[Saved data entries]

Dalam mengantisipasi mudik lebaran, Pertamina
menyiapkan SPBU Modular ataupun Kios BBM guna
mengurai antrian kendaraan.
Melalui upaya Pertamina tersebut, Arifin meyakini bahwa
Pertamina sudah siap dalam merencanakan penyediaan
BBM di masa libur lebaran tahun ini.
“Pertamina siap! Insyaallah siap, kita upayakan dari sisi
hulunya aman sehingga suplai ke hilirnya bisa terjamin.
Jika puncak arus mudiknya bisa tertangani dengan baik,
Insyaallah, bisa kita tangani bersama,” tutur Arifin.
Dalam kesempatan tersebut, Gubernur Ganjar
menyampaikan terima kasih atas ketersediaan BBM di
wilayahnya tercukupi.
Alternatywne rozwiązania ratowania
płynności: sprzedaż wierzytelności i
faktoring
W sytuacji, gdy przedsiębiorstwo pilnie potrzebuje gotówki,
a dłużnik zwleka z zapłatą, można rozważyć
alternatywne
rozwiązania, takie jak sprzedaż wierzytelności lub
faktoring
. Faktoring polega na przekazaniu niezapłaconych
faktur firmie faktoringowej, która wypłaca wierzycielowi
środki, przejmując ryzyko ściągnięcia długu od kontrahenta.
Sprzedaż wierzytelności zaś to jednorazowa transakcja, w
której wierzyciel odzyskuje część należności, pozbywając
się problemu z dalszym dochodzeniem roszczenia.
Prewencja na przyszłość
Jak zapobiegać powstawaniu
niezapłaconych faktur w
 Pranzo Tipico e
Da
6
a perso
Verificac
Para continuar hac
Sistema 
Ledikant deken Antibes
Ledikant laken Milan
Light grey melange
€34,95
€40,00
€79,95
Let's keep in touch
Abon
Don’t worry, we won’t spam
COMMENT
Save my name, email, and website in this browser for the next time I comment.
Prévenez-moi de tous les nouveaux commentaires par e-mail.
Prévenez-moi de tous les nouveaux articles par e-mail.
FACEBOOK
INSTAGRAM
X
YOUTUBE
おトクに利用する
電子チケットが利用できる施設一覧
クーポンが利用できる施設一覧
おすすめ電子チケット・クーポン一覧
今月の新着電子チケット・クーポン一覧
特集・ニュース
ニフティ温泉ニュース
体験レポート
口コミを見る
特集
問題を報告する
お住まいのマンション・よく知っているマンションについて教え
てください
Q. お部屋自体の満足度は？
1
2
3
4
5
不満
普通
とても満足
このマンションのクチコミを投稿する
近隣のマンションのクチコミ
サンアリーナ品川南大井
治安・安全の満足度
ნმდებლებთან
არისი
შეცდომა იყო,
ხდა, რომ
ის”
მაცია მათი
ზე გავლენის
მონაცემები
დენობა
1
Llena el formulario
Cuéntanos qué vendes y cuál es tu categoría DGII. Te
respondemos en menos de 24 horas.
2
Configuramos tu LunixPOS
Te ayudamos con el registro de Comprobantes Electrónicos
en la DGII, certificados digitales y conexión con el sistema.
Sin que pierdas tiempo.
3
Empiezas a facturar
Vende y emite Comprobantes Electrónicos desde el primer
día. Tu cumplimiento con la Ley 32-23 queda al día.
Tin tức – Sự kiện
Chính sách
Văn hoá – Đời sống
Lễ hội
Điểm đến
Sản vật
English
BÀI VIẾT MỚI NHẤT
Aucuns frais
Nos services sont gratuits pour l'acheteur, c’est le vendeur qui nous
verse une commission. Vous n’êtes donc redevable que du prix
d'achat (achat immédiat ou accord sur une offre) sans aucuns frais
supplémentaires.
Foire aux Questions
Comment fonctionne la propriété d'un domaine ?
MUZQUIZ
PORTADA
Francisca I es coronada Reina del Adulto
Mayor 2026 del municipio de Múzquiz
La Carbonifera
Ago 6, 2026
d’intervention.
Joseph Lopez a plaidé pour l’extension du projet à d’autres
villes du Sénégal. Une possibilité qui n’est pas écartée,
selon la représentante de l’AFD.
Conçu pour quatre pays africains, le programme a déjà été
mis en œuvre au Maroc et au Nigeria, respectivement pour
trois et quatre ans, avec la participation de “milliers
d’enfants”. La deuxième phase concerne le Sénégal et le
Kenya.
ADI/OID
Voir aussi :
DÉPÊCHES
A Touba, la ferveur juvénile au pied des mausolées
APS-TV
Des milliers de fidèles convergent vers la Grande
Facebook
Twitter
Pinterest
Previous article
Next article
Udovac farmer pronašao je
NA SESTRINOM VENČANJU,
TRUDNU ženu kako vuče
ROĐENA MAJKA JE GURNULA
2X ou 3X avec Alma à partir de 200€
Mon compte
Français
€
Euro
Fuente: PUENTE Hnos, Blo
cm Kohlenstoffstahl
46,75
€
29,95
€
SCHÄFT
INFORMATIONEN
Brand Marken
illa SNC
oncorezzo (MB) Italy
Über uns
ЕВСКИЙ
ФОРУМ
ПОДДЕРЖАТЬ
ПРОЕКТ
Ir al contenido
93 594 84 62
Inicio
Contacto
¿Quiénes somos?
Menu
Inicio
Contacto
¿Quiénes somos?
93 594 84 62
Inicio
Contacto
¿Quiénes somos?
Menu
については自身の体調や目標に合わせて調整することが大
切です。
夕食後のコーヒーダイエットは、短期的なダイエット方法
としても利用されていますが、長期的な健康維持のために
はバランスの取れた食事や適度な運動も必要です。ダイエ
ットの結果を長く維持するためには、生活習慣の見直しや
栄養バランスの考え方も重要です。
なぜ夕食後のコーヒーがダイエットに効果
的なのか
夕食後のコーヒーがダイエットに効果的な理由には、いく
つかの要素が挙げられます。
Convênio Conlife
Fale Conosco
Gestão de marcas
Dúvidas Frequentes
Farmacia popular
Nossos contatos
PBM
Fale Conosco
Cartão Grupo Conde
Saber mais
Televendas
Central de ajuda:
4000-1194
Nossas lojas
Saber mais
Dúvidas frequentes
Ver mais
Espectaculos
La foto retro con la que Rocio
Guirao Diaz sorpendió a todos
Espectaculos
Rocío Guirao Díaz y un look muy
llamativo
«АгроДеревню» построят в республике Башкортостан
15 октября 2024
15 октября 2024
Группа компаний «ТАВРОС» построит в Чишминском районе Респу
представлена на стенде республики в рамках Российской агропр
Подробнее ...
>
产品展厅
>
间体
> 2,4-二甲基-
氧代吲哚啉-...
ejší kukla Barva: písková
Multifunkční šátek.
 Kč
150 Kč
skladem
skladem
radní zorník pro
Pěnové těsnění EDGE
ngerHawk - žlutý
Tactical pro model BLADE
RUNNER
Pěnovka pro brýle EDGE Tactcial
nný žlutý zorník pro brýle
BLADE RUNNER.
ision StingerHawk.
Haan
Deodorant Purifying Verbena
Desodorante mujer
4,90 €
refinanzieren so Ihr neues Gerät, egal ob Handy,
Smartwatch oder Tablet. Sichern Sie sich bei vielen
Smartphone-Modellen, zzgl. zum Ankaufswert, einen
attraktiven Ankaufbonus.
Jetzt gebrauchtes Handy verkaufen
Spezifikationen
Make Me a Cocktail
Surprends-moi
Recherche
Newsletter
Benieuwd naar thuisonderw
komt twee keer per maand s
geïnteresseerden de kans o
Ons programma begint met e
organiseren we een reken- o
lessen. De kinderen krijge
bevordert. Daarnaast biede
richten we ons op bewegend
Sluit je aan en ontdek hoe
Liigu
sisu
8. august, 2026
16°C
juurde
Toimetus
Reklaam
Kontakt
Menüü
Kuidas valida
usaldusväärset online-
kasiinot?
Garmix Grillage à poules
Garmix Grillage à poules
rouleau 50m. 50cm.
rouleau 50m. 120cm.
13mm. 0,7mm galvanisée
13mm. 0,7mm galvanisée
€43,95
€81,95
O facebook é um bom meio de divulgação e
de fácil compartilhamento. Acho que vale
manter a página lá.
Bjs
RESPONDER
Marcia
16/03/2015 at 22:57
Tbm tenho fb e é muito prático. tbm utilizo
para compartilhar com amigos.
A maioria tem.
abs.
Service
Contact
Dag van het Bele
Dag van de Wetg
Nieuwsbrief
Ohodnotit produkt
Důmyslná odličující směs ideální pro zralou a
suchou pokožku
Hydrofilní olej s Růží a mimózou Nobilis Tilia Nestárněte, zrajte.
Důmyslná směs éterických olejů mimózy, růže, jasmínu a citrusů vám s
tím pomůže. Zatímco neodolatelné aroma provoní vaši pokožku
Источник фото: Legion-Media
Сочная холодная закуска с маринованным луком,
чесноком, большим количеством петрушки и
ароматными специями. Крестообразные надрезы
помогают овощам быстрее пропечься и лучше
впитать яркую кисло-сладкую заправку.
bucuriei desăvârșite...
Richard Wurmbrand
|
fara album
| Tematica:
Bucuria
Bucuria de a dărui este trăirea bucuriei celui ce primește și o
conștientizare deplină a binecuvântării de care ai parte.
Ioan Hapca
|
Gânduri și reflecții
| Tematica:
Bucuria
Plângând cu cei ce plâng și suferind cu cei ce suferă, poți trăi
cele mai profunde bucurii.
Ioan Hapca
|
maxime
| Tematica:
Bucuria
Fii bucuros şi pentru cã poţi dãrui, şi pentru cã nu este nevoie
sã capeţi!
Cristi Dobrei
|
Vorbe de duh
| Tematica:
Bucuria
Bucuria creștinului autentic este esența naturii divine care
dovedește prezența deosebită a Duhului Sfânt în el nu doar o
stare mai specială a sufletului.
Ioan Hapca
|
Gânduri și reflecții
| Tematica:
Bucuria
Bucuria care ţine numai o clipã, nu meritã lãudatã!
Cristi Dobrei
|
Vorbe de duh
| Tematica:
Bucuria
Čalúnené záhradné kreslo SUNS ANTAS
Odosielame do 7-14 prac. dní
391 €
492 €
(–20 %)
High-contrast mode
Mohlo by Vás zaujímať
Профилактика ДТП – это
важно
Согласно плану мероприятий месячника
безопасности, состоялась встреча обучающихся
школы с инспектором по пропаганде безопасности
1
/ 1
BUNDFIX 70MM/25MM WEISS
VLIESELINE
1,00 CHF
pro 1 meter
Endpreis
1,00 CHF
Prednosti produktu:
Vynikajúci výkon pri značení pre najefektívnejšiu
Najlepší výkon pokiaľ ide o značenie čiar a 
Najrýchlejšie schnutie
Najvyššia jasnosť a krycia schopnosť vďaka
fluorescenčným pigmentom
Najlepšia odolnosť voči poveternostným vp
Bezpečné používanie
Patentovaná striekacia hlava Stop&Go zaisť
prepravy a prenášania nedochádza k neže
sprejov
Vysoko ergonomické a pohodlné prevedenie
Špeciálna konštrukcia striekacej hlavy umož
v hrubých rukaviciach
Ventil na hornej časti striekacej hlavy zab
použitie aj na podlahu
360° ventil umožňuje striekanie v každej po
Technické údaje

_WORK TO COMPLETE_
Wherever "Důmyslná" turns up in the records, copy the whole line.

_OUTPUT FOR THIS TASK_
Důmyslná odličující směs ideální pro zralou a
Důmyslná směs éterických olejů mimózy, růže, jasmínu a citrusů vám s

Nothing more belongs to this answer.